Balog admitted that even though Gulp! is now produced in more life-like shapes, it’s not as effective as it once was, at least for smallmouths. “Part of that may be due to increased fishing pressure and the fact that the bass are seeing, and smelling, that bait more often. Maybe it’s because it’s not the only game in town regarding scent-enhanced baits anymore.”
Balog said that through his research, he’s found that garlic scent is a positive aroma when it comes to smallmouths. “I’ve found that baits with a garlic scent seem to out-produce unscented baits when it comes to smallmouths.” And not just a little garlic either. “I’ve been fishing with a partner, and when I pulled a bait out of the bag at the back of the boat, they could smell it at the front. Now, imagine how strong that scent must be in the water if a human can smell it 10 or 15 feet away.” Balog theorized, “Great Lakes smallmouths are a different animal than largemouths when it comes to scent.”
Balog related an incident when he was fishing a piece of structure that was loaded with bass late in the season. He was catching one chunky smallie after another and decided to experiment. He put an unscented bait on the exact size, color, and shape as the one he’d been using, except it lacked the garlic scent. After a dozen casts without a strike, he replaced the bait with the scented one he’d been using. He caught a four-pound smallmouth on the first cast.
Balog said he found commercial garlic scents that worked but went on a quest to develop his concoctions. He supersaturates his soft plastics with the scents, keeps them in zip-loc bags separate from other baits, and even reserves specially fermented stocks for tournaments. Balog admitted that scent is a positive trigger close to 90% of the time and, if nothing else, it gives him a psychological edge.
Scents might not only be an attractant to smallmouths but could also be a cover scent.

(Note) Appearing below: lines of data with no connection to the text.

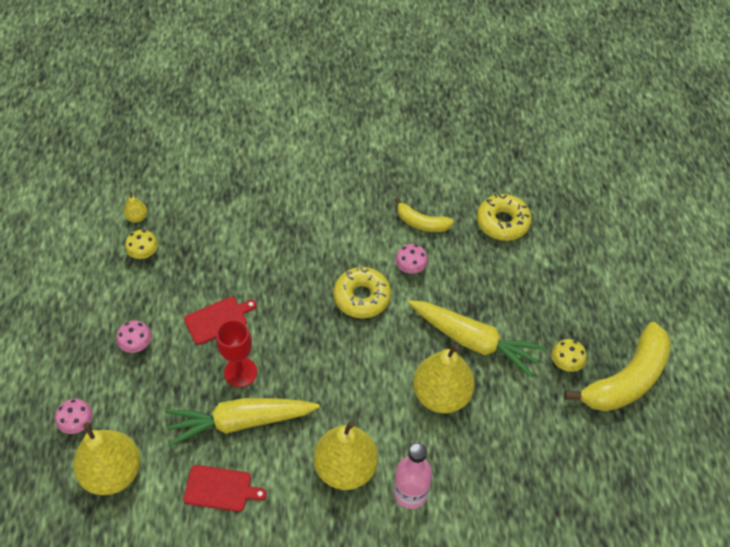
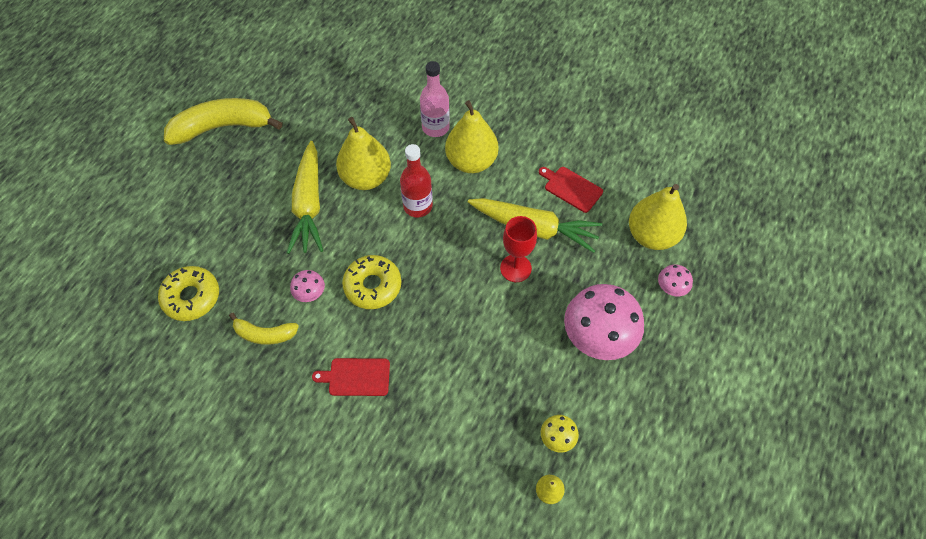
camera: 150 degrees left, 5 degrees up
(137, 345) = (598, 336): pink mushroom -> pink mushroom, size x2.19
(218, 319) = (513, 326): red cutting board -> red cutting board (356, 377)
(370, 390) = (418, 206): none -> red bottle
(421, 223) = (265, 334): yellow banana -> yellow banana turned 135 degrees clockwise
(474, 341) = (309, 205): yellow carrot -> yellow carrot turned 150 degrees counterclockwise
(565, 363) = (254, 157): yellow mushroom -> none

Soft plastic baits smell like plastic when they come out of the mold, and scents reduce that strange smell. Scents also mask human smells or pheromones that may be alarming to bass. Simply put, to bass, you stink!
“The idea is to keep unwanted scent off your hands,” said Balog. “I wash my hands with unscented products every time I fish. Most of the research that has been done with regards to bass has been done with largemouths. How much scent influences smallmouths is largely conjecture, but I’ve seen more than my share of coincidences. I think it’s a huge factor when it comes to smallmouths.”
Garlic isn’t the only scent bass have shown an affinity to. Scents and scent-enhanced baits are available in coffee, salt-impregnated, shad, crayfish, anise, and others. It only makes sense if you’re fishing a crawfish imitation that adding a crayfish scent will add to the productivity of the bait.
There’s some question about whether scent makes a difference on hard baits that are retrieved at a fast pace. Most agree bass strike a speeding, vibrating crankbait because of what they see and feel. There isn’t time to smell the bait. Smallies may home in on the scent trail left by the bait if you’ve applied a scent product to the lure and enhanced the illusion.
I’ve experienced times when scent added to hard baits made all the difference in the world. When guiding for winter steelhead, I’d add Dr. Juice to crankbaits by liquefying Vasoline in boiling water, filling a film container half full of the Vasoline and the rest with Dr. Juice, and then stirring the mixture up. I’d apply the paste to the backs of my crankbaits. I observed many times, especially in super cold water, when the scents significantly differed between catching fish and going home skunked. Why not stack the odds in your favor?